If the driver host for a Spark Streaming application fails, it can lose data that has been received, but not yet processed. To ensure that no data is lost, Spark can write out incoming data to HDFS as it is received and use this data to recover state in the event of a failure. This feature, called Spark Streaming recovery, was introduced in CDH 5.3 as a Beta feature.

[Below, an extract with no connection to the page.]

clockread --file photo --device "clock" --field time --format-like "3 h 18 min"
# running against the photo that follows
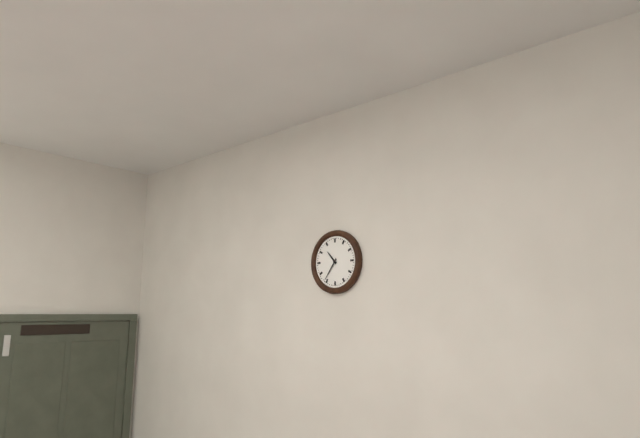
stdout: 10 h 36 min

Spark Streaming recovery is supported for production use in CDH 5.4.

To enable Spark Streaming recovery:
  1. Set the spark.streaming.receiver.writeAheadLog.enable parameter to true in the SparkConf object:
    sparkConf.set("spark.streaming.receiver.writeAheadLog.enable", "true")
  2. Create a StreamingContext instance using this SparkConf, and specify a checkpoint directory.
  3. Use the getOrCreate method in StreamingContext to either create a new context or recover from an old context from the checkpoint directory:
    // Function to create and setup a new StreamingContext
    def functionToCreateContext(): StreamingContext = {
        val conf =  new SparkConf()
        sparkConf.set( "spark.streaming.receiver.writeAheadLog.enable", "true ")
        val ssc =  new StreamingContext(sparkConf,...)   // new  context
    
        val kafkaStream = KafkaUtils.createStream(...)
        // Do some transformations on the stream....and write it out etc.
    
        ssc.checkpoint(checkpointDirectory)    // set checkpoint directory
        ssc
    }
    
     // Get StreamingContext from checkpoint data or create a new  one
    val context = StreamingContext.getOrCreate(checkpointDirectory, functionToCreateContext _)

For further information, see Checkpointing.

To prevent data loss if a receiver fails, receivers must be able to replay data from the original data sources if required.
  • The Kafka receiver automatically replays if the spark.streaming.receiver.writeAheadLog.enable parameter is set to true.
  • The receiver-less Direct Kafka DStream does not require the spark.streaming.receiver.writeAheadLog.enable parameter, and can function without data loss even without Streaming recovery.
  • Both the Flume receivers that come packaged with Spark replay the data automatically on receiver failure.
See Spark Streaming + Kafka Integration Guide and Spark Streaming + Flume Integration Guide.

Using Spark with HBase

A common use case is to use Spark to process data that is destined for HBase. See Importing Data Into HBase.